Daha önceki yazılarımda belirttiğim gibi işsizlik ile yoksulluk sorunu arasında çok yakın doğrusal ilişki bulunmaktadır. İşsizlik, yoksulluğun ana nedenlerinden biridir. İşsizliğin mevcut olduğu bir yerde yoksulluğun olması kaçınılmazdır. Bunun tersi de doğrudur. Yani, yoksulluğun olduğu yerde işsizlik kaçınılmazdır.

Prof. Dr. Coşkun Can Aktan'ın belirttiği gibi yoksulluk kısır döngüsü içerisinde bulunulan ülkelerde gelir yetersizliği dolayısıyla yeni yatırımlar yapılamaz ve bu da netice itibariyle işsizlik sorununu ortaya çıkarır. Bu durumu Prof. Dr. Özer Ertuna; ekonomik eşitsizlik temel olarak istihdam ve refahın paylaşılması alanlarında, başka bir değişle işsizlik ve yoksulluk alanlarında kendini gösterir şeklinde açıklamaktadır.

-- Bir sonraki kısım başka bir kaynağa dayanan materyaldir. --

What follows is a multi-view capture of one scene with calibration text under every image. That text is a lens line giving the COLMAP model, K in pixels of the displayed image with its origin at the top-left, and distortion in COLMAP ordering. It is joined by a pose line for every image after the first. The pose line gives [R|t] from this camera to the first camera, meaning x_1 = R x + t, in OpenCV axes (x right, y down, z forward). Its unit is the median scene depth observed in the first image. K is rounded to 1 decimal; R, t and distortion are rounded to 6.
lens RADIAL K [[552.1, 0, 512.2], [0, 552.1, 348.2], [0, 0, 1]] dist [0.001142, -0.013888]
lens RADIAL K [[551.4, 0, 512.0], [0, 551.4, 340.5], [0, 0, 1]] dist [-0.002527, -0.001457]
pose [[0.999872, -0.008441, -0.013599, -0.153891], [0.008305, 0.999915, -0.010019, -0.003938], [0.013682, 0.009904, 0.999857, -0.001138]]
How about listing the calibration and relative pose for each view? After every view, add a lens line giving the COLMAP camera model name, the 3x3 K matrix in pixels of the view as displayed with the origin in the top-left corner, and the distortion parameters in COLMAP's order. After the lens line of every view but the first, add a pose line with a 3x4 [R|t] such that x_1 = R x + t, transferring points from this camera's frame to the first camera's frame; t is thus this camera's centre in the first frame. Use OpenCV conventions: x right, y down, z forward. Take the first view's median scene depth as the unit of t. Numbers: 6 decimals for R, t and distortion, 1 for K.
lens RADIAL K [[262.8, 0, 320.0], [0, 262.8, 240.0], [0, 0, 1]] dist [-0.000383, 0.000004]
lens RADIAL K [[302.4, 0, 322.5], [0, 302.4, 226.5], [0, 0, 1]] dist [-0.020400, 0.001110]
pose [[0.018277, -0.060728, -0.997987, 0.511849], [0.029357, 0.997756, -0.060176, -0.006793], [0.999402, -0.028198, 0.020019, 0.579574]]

Ülkemizde işsizlik tehlikesine karşılık Anayasa'nın 49. Maddesinde çalışma bir hak ve ödev görülmüş olup devletin önlem alması hüküm altına alınmıştır. 49. Maddede 'Devlet, çalışanların hayat seviyelerini yükseltmek, çalışma hayatını geliştirmek için çalışanları ve işsizleri korumak, çalışmayı desteklemek, işsizliği önlemeye elverişli ekonomik bir ortam yaratmak ve çalışma barışını sağlamak için gerekli tedbirleri alır' şeklindeki düzenleme ile devlete yüklenen sorumluluğun kapsamı hüküm altına alınmıştır. Çalışma hakkı insanın en doğal hakkıdır ve bu hakkın garanti edilmesi için tüm önlemlerin alınması zorunludur.